____ The records

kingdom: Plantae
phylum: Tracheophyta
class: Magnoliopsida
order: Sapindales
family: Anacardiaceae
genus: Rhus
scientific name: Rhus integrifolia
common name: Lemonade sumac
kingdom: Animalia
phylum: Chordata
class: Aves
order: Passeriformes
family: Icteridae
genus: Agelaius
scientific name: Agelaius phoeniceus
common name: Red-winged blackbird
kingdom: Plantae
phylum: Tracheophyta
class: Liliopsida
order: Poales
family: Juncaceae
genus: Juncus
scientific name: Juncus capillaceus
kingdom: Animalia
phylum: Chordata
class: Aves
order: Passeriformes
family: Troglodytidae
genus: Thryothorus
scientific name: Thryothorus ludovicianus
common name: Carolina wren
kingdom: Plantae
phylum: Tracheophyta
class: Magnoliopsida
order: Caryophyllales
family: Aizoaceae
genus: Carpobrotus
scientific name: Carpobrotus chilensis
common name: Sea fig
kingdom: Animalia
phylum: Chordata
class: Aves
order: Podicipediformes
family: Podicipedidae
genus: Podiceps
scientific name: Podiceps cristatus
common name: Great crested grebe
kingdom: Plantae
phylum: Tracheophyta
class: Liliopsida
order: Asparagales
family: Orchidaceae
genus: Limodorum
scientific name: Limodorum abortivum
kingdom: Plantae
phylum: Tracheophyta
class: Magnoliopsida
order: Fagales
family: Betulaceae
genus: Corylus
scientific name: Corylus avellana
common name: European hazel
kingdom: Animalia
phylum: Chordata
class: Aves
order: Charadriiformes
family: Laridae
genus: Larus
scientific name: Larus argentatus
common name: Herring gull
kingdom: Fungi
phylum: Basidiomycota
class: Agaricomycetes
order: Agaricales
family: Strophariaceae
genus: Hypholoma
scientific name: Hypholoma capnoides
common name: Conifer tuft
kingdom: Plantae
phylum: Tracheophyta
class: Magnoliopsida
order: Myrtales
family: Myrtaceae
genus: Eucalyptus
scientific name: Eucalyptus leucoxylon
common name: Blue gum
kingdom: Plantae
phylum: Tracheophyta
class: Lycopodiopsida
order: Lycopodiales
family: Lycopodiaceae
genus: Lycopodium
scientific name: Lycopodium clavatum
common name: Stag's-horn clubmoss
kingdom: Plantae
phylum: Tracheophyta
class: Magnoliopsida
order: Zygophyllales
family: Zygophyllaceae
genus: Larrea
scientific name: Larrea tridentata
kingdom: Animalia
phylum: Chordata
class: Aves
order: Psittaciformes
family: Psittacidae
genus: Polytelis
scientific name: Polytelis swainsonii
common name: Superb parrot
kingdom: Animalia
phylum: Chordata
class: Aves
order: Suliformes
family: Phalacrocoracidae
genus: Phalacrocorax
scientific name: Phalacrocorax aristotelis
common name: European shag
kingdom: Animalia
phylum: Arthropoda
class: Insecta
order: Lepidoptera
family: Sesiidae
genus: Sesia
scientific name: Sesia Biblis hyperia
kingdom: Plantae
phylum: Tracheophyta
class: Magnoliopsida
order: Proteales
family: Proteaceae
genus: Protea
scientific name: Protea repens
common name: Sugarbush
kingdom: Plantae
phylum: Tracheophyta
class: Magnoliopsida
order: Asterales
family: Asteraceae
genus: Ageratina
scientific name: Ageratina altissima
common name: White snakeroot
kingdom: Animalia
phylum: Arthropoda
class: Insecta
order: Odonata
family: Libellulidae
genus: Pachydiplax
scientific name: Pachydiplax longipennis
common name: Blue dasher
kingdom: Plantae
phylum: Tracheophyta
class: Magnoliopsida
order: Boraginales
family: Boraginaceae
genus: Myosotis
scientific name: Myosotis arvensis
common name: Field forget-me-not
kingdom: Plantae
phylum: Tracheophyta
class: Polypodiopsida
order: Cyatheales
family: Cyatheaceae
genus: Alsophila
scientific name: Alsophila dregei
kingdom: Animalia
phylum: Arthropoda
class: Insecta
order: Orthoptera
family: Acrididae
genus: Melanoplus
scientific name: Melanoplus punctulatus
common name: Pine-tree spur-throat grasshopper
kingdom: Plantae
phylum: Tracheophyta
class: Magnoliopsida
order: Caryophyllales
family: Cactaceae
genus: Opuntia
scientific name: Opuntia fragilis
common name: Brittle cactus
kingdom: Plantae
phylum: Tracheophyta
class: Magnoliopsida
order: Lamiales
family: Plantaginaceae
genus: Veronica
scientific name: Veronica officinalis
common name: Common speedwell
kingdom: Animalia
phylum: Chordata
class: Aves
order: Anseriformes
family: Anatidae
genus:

________

- Exercise brief
Recast every line of the records above as a Markdown table with two columns, Row and Entry. Number the lines in order and leave out any blank lines.

- Task solution
| Row | Entry |
|---|---|
| 1 | kingdom: Plantae |
| 2 | phylum: Tracheophyta |
| 3 | class: Magnoliopsida |
| 4 | order: Sapindales |
| 5 | family: Anacardiaceae |
| 6 | genus: Rhus |
| 7 | scientific name: Rhus integrifolia |
| 8 | common name: Lemonade sumac |
| 9 | kingdom: Animalia |
| 10 | phylum: Chordata |
| 11 | class: Aves |
| 12 | order: Passeriformes |
| 13 | family: Icteridae |
| 14 | genus: Agelaius |
| 15 | scientific name: Agelaius phoeniceus |
| 16 | common name: Red-winged blackbird |
| 17 | kingdom: Plantae |
| 18 | phylum: Tracheophyta |
| 19 | class: Liliopsida |
| 20 | order: Poales |
| 21 | family: Juncaceae |
| 22 | genus: Juncus |
| 23 | scientific name: Juncus capillaceus |
| 24 | kingdom: Animalia |
| 25 | phylum: Chordata |
| 26 | class: Aves |
| 27 | order: Passeriformes |
| 28 | family: Troglodytidae |
| 29 | genus: Thryothorus |
| 30 | scientific name: Thryothorus ludovicianus |
| 31 | common name: Carolina wren |
| 32 | kingdom: Plantae |
| 33 | phylum: Tracheophyta |
| 34 | class: Magnoliopsida |
| 35 | order: Caryophyllales |
| 36 | family: Aizoaceae |
| 37 | genus: Carpobrotus |
| 38 | scientific name: Carpobrotus chilensis |
| 39 | common name: Sea fig |
| 40 | kingdom: Animalia |
| 41 | phylum: Chordata |
| 42 | class: Aves |
| 43 | order: Podicipediformes |
| 44 | family: Podicipedidae |
| 45 | genus: Podiceps |
| 46 | scientific name: Podiceps cristatus |
| 47 | common name: Great crested grebe |
| 48 | kingdom: Plantae |
| 49 | phylum: Tracheophyta |
| 50 | class: Liliopsida |
| 51 | order: Asparagales |
| 52 | family: Orchidaceae |
| 53 | genus: Limodorum |
| 54 | scientific name: Limodorum abortivum |
| 55 | kingdom: Plantae |
| 56 | phylum: Tracheophyta |
| 57 | class: Magnoliopsida |
| 58 | order: Fagales |
| 59 | family: Betulaceae |
| 60 | genus: Corylus |
| 61 | scientific name: Corylus avellana |
| 62 | common name: European hazel |
| 63 | kingdom: Animalia |
| 64 | phylum: Chordata |
| 65 | class: Aves |
| 66 | order: Charadriiformes |
| 67 | family: Laridae |
| 68 | genus: Larus |
| 69 | scientific name: Larus argentatus |
| 70 | common name: Herring gull |
| 71 | kingdom: Fungi |
| 72 | phylum: Basidiomycota |
| 73 | class: Agaricomycetes |
| 74 | order: Agaricales |
| 75 | family: Strophariaceae |
| 76 | genus: Hypholoma |
| 77 | scientific name: Hypholoma capnoides |
| 78 | common name: Conifer tuft |
| 79 | kingdom: Plantae |
| 80 | phylum: Tracheophyta |
| 81 | class: Magnoliopsida |
| 82 | order: Myrtales |
| 83 | family: Myrtaceae |
| 84 | genus: Eucalyptus |
| 85 | scientific name: Eucalyptus leucoxylon |
| 86 | common name: Blue gum |
| 87 | kingdom: Plantae |
| 88 | phylum: Tracheophyta |
| 89 | class: Lycopodiopsida |
| 90 | order: Lycopodiales |
| 91 | family: Lycopodiaceae |
| 92 | genus: Lycopodium |
| 93 | scientific name: Lycopodium clavatum |
| 94 | common name: Stag's-horn clubmoss |
| 95 | kingdom: Plantae |
| 96 | phylum: Tracheophyta |
| 97 | class: Magnoliopsida |
| 98 | order: Zygophyllales |
| 99 | family: Zygophyllaceae |
| 100 | genus: Larrea |
| 101 | scientific name: Larrea tridentata |
| 102 | kingdom: Animalia |
| 103 | phylum: Chordata |
| 104 | class: Aves |
| 105 | order: Psittaciformes |
| 106 | family: Psittacidae |
| 107 | genus: Polytelis |
| 108 | scientific name: Polytelis swainsonii |
| 109 | common name: Superb parrot |
| 110 | kingdom: Animalia |
| 111 | phylum: Chordata |
| 112 | class: Aves |
| 113 | order: Suliformes |
| 114 | family: Phalacrocoracidae |
| 115 | genus: Phalacrocorax |
| 116 | scientific name: Phalacrocorax aristotelis |
| 117 | common name: European shag |
| 118 | kingdom: Animalia |
| 119 | phylum: Arthropoda |
| 120 | class: Insecta |
| 121 | order: Lepidoptera |
| 122 | family: Sesiidae |
| 123 | genus: Sesia |
| 124 | scientific name: Sesia Biblis hyperia |
| 125 | kingdom: Plantae |
| 126 | phylum: Tracheophyta |
| 127 | class: Magnoliopsida |
| 128 | order: Proteales |
| 129 | family: Proteaceae |
| 130 | genus: Protea |
| 131 | scientific name: Protea repens |
| 132 | common name: Sugarbush |
| 133 | kingdom: Plantae |
| 134 | phylum: Tracheophyta |
| 135 | class: Magnoliopsida |
| 136 | order: Asterales |
| 137 | family: Asteraceae |
| 138 | genus: Ageratina |
| 139 | scientific name: Ageratina altissima |
| 140 | common name: White snakeroot |
| 141 | kingdom: Animalia |
| 142 | phylum: Arthropoda |
| 143 | class: Insecta |
| 144 | order: Odonata |
| 145 | family: Libellulidae |
| 146 | genus: Pachydiplax |
| 147 | scientific name: Pachydiplax longipennis |
| 148 | common name: Blue dasher |
| 149 | kingdom: Plantae |
| 150 | phylum: Tracheophyta |
| 151 | class: Magnoliopsida |
| 152 | order: Boraginales |
| 153 | family: Boraginaceae |
| 154 | genus: Myosotis |
| 155 | scientific name: Myosotis arvensis |
| 156 | common name: Field forget-me-not |
| 157 | kingdom: Plantae |
| 158 | phylum: Tracheophyta |
| 159 | class: Polypodiopsida |
| 160 | order: Cyatheales |
| 161 | family: Cyatheaceae |
| 162 | genus: Alsophila |
| 163 | scientific name: Alsophila dregei |
| 164 | kingdom: Animalia |
| 165 | phylum: Arthropoda |
| 166 | class: Insecta |
| 167 | order: Orthoptera |
| 168 | family: Acrididae |
| 169 | genus: Melanoplus |
| 170 | scientific name: Melanoplus punctulatus |
| 171 | common name: Pine-tree spur-throat grasshopper |
| 172 | kingdom: Plantae |
| 173 | phylum: Tracheophyta |
| 174 | class: Magnoliopsida |
| 175 | order: Caryophyllales |
| 176 | family: Cactaceae |
| 177 | genus: Opuntia |
| 178 | scientific name: Opuntia fragilis |
| 179 | common name: Brittle cactus |
| 180 | kingdom: Plantae |
| 181 | phylum: Tracheophyta |
| 182 | class: Magnoliopsida |
| 183 | order: Lamiales |
| 184 | family: Plantaginaceae |
| 185 | genus: Veronica |
| 186 | scientific name: Veronica officinalis |
| 187 | common name: Common speedwell |
| 188 | kingdom: Animalia |
| 189 | phylum: Chordata |
| 190 | class: Aves |
| 191 | order: Anseriformes |
| 192 | family: Anatidae |
| 193 | genus: |